Cutting emissions is at the heart of the Business Climate Appeal, an initiative for Swedish companies who commit themselves to becoming CO2-neutral. The first step is to reduce emissions from their business activity by 30% by 2020 and 60-80% by 2050, compared to 1990 levels, in line with EU objectives. About 30 companies, both large and small, are currently taking part in the programme. A web tool, called 'Svante', has been developed to calculate company's emissions.

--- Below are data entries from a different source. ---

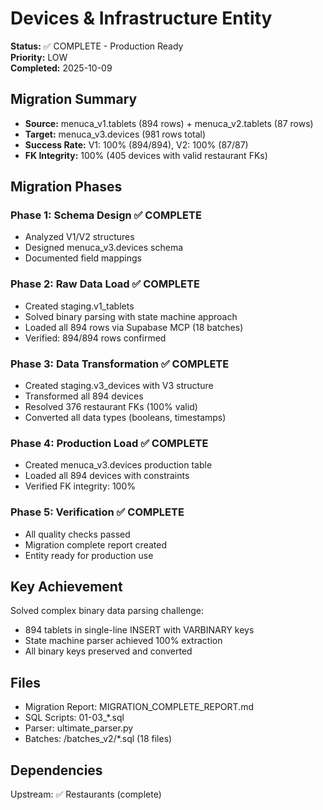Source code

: # Devices & Infrastructure Entity

**Status:** ✅ COMPLETE - Production Ready  
**Priority:** LOW  
**Completed:** 2025-10-09

## Migration Summary
- **Source:** menuca_v1.tablets (894 rows) + menuca_v2.tablets (87 rows)
- **Target:** menuca_v3.devices (981 rows total)
- **Success Rate:** V1: 100% (894/894), V2: 100% (87/87)
- **FK Integrity:** 100% (405 devices with valid restaurant FKs)

## Migration Phases

### Phase 1: Schema Design ✅ COMPLETE
- Analyzed V1/V2 structures
- Designed menuca_v3.devices schema
- Documented field mappings

### Phase 2: Raw Data Load ✅ COMPLETE
- Created staging.v1_tablets
- Solved binary parsing with state machine approach
- Loaded all 894 rows via Supabase MCP (18 batches)
- Verified: 894/894 rows confirmed

### Phase 3: Data Transformation ✅ COMPLETE
- Created staging.v3_devices with V3 structure
- Transformed all 894 devices
- Resolved 376 restaurant FKs (100% valid)
- Converted all data types (booleans, timestamps)

### Phase 4: Production Load ✅ COMPLETE
- Created menuca_v3.devices production table
- Loaded all 894 devices with constraints
- Verified FK integrity: 100%

### Phase 5: Verification ✅ COMPLETE
- All quality checks passed
- Migration complete report created
- Entity ready for production use

## Key Achievement
Solved complex binary data parsing challenge:
- 894 tablets in single-line INSERT with VARBINARY keys
- State machine parser achieved 100% extraction
- All binary keys preserved and converted

## Files
- Migration Report: MIGRATION_COMPLETE_REPORT.md
- SQL Scripts: 01-03_*.sql
- Parser: ultimate_parser.py
- Batches: /batches_v2/*.sql (18 files)

## Dependencies
Upstream: ✅ Restaurants (complete)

On the consumer side, reducing environmental damage is a major part of the awareness-raising 'Save more than fuel' campaign. Launched in May 2008, the campaign gives ten tips on how to drive more efficiently and will help motorists to save fuel and reduce their carbon footprint. Leaflets on fuel efficiency and responsible driving behaviour have been made available to consumers at over 45 000 petrol stations in 29 European countries. Over 40 oil companies joined forces through the Europia association to create this campaign.
Other big companies that have been getting in on the act include Sony and Electrolux, both of which have been developing sustainable energy solutions. Sustainable Energy Europe prizes have been awarded in 2007 and 2008 to showcase some of the best projects. In 2007, Electrolux and Sony shared the top prize for the corporate commitment award.
Electrolux was commended for integrating environmental and energy-related concerns into the design and marketing of its home appliances such as fridges, dishwashers and microwave ovens. It also provides information tools to enable consumers to make more energy-efficient choices.
Sony was praised for, among other things, conveying to consumers how they can reduce their environmental footprint and providing information which enables consumers to make informed choices. The company has achieved reductions in energy consumption in a range of its products, including television sets, computers and camera recorders.
Optimising use of resources
In 2008, the SEE award for Market Transformation was attributed to ÖKOPROFIT, a project from the City of Graz (Austria). This programme for sustainable economic development aims to optimise the consumption of energy and resources in companies. They profit from lower energy consumption, an increase in energy efficiency, and a reduction of waste and emissions while benefiting from savings and competitive advantages. ÖKOPROFIT has now also been adopted in several other European regions.
The Intelligent Energy-Europe programme, part of the EU's Competitiveness and Innovation Framework Programme (CIP), supports a wide range of initiatives across Europe. The programme aims to encourage energy efficiency and greater use of renewable sources of energy, thereby supporting EU policy goals of reducing dependence on fossil fuels which contribute to greenhouse gas emissions and for supplies of which we rely on foreign countries.
EU Sustainable Energy Week 2009
The 2009 SEE awards will be presented during a ceremony in Brussels next February, when the Belgian capital and many other European cities celebrate the third EU Sustainable Energy Week (EUSEW) from Monday 9 to Friday 13 February 2009. The EUSEW is the major annual focus for sustainable energy issues in Europe.